On a plate or in a small bowl, measure out your cornmeal and herb mixture. Play around until you find the spice blend that works best for you. A little cornmeal goes a long way, so start with a small amount. Side note: if you want your tofu a little crunchier, try a more coarse, stoneground cornmeal. For crispier tofu, go with a finely ground cornmeal or corn flour.

Heat your oil in a non-stick frying pan. Keep it on low-to-medium heat so the olive oil doesn't smoke - you're only using a wee bit, so that could happen fast. Dredge your tofu cutlets in the cornmeal mixture and place them in the pan. They'll fry up pretty quickly, so be ready to flip them over after about 2-3 minutes. Once both sides are golden and crisp, remove them from the pan and transfer them to a plate covered with a paper towel to soak up any extra oil.

I like to pair the tofu with a side of steamed or roasted veggies - broccoli, asparagus, and kale with carrots are a few favorites.

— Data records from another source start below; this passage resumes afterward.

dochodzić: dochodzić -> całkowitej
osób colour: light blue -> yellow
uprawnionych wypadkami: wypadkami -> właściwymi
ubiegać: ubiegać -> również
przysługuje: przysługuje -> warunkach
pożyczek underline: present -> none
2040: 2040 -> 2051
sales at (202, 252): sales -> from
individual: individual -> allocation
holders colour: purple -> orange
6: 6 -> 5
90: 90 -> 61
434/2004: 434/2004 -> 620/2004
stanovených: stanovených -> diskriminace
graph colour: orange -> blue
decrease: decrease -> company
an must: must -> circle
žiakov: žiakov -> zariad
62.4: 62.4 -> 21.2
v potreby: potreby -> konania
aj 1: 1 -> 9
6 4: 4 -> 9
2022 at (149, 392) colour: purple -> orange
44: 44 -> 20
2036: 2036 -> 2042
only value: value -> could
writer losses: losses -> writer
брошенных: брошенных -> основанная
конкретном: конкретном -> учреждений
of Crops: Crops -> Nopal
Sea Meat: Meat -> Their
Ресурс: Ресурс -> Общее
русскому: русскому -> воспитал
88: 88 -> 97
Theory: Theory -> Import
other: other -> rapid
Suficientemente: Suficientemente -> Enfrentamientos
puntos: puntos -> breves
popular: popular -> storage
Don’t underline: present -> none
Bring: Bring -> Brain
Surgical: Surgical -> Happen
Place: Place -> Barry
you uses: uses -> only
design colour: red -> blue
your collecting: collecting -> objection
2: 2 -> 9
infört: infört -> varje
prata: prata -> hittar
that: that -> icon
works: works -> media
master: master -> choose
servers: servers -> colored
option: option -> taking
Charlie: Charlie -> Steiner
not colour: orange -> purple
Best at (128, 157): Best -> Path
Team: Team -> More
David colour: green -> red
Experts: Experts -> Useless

Most vegetables take between 8-12 minutes to cook through, so throw them in the steamer or drizzle them with a little olive oil with salt and pepper and stick them in the oven before you get started on the tofu and they'll be done by the time you finish.

If you've got a little extra time to play with, top your tofu with tomato sauce. Sauté your onion and garlic in the olive oil until fragrant and translucent. Stir in the tomatoes until they cook down - about 5 minutes, give or take. Add the fresh basil, stir for another minute. Spoon over your tofu.

Tofu with a side of yukon gold potatoes and roasted asparagus.